Students ‘must be warned if courses taught online’

Students applying for university places in England must be told with “absolute clarity” how courses will be taught – before they make choices for the autumn, says the university watchdog.

Courses might still be online – and Nicola Dandridge of the Office for Students warned against misleading promises about a “campus experience”.

University campuses have been closed this term by the Covid-19 outbreak.

But universities can charge full fees even if courses are taught online.

“The important thing here is absolute clarity to students, so they know what they’re getting in advance of accepting offers,” Ms Dandridge told MPs on the education select committee.

“What we don’t want to see are promises that it’s all going to be back to usual – an on-campus experience – when it turns out that’s not the case,” said the chief executive of the Office for Student (OFS).

The OFS says this information should be provided for students before they make a firm choice in June – and “certainly before” the clearing process that follows students getting their A-level grades in August.

If universities have to update plans after students have made a decision, the OFS says universities should release students from any acceptances and allow them to “change their minds”.

Applicants this year will be waiting to see whether courses will be taught by distance learning or on campus, or a combination of both – and whether they will have accommodation, which might be limited by social distancing.

Ms Dandridge told MPs that before students make decisions they need to know “what they are getting”.
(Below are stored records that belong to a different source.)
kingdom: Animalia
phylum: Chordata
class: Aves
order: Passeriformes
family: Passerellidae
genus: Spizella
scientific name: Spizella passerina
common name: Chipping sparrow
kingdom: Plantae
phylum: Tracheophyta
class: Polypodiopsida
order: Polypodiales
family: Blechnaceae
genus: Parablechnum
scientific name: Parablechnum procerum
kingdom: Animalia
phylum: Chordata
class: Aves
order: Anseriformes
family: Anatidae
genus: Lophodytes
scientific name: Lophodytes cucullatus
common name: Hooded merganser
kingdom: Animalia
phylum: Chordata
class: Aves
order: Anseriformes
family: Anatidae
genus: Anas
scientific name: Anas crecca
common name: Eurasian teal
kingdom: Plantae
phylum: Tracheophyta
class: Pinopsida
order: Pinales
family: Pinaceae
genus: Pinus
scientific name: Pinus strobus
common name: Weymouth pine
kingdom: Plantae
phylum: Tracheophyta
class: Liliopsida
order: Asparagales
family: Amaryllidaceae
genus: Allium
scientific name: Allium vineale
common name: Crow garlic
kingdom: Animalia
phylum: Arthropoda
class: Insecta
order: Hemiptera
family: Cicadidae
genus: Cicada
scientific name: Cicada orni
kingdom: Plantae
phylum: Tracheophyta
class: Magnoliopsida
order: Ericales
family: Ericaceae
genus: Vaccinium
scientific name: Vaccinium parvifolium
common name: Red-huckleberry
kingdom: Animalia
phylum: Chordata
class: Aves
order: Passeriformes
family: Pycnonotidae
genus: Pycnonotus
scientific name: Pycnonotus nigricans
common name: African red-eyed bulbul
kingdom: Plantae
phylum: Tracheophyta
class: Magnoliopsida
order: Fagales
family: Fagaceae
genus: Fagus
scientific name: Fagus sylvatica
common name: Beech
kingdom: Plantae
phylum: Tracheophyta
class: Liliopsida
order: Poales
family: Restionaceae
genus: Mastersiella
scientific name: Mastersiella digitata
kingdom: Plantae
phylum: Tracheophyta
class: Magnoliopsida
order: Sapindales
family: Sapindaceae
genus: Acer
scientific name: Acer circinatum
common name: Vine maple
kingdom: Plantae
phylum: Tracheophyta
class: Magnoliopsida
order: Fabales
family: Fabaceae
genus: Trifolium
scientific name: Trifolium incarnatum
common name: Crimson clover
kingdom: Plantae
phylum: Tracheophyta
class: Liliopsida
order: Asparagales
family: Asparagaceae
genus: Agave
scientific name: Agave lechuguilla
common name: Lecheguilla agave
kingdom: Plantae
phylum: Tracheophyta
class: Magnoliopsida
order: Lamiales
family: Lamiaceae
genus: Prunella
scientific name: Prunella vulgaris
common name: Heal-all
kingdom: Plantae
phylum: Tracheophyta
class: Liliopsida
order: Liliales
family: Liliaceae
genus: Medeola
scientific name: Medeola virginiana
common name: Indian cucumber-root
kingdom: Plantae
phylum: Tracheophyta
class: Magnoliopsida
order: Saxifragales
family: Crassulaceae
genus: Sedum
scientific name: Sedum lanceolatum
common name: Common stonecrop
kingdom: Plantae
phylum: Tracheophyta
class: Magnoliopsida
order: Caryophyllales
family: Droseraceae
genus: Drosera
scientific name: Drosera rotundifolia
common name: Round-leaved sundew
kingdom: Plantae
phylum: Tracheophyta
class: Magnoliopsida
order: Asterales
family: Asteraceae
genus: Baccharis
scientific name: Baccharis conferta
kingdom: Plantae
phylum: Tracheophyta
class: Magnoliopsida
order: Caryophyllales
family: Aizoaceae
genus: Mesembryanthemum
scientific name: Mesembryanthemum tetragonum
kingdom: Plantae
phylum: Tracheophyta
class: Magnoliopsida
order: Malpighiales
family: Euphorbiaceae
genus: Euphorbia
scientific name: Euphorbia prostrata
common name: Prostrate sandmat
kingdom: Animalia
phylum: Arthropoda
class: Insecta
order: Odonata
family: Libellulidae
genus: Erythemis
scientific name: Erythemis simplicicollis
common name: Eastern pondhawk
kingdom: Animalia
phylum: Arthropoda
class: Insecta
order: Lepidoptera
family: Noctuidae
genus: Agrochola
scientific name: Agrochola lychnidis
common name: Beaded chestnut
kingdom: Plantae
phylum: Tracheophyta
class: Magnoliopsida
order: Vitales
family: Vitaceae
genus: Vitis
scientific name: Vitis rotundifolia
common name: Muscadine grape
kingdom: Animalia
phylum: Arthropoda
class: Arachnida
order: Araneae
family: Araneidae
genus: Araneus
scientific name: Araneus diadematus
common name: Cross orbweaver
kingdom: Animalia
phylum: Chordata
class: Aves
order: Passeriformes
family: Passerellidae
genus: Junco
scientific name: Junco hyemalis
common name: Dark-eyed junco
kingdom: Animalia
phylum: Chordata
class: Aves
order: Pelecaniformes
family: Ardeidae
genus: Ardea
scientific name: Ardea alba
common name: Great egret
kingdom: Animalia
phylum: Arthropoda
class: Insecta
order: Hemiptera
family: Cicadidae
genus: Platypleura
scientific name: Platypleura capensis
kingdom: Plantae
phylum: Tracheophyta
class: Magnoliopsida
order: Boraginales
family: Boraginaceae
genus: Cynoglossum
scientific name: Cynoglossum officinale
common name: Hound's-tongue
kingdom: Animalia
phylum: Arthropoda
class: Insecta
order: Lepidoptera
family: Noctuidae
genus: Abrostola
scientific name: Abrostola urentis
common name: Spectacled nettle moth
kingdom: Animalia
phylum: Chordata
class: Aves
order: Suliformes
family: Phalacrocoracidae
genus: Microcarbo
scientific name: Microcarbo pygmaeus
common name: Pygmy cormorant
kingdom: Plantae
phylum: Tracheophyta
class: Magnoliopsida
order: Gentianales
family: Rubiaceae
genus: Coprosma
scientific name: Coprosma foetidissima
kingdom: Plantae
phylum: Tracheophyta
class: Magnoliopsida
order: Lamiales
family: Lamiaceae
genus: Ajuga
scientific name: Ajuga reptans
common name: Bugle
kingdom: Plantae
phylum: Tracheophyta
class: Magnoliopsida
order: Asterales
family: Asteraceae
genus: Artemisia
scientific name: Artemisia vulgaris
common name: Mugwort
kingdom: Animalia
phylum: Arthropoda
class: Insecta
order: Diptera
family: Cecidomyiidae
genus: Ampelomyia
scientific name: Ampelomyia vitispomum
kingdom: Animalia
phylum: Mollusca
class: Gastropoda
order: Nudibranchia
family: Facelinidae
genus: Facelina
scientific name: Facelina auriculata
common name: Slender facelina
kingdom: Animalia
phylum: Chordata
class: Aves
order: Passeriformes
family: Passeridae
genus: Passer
She suggested a likely outcome would be “much greater and more sophisticated use of blended learning so that’s face-to-face plus online,” she said – and that it must not only be “bunging lectures online”.

Universities Minister Michelle Donelan has already said that even if their courses are only taught online, students would still be liable for the same full tuition fee as those being taught in-person.

The University of Manchester has said that its lectures will be online next term – but it wanted to allow small group teaching as soon as safely possible.

Other universities are considering a delay to the start of the autumn term – and there have been suggestions that some more “hands-on” courses will be taught first on campus while others might remain online.

Universities are facing their own cash problems from an anticipated reduction in the number of overseas students.

Debra Humphris, chair of the University Alliance group of universities, said the scale of the financial challenge would not really be clear until the end of the autumn admissions process.

She said support from the government would bring forward existing money to help with cashflow, but “it’s not additional funding”.

Jo Grady, leader of the UCU lecturers’ union, told MPs there needed to be clear guidance from the government on how and when universities should reopen buildings in the autumn – and not to leave decision to institutions in competition with each other.

She warned that financial pressure could mean “some universities will rush to re-open”.

“They will want to promise students that they will be re-opening next semester in order to attract those students, rather than have them go somewhere else”.

Dr Grady said that university campuses would not be easy places for social distancing – and that lecture halls would bring together “two or three hundred people”.

“Students go from cafes to libraries to restaurants – everywhere is always rammed,” she said.

A spokeswoman for Universities UK said universities were “already preparing for a range of scenarios – including periods of online study in the academic year 2020-21”.

“Institutions will be communicating their plans to prospective and current students in the weeks ahead.”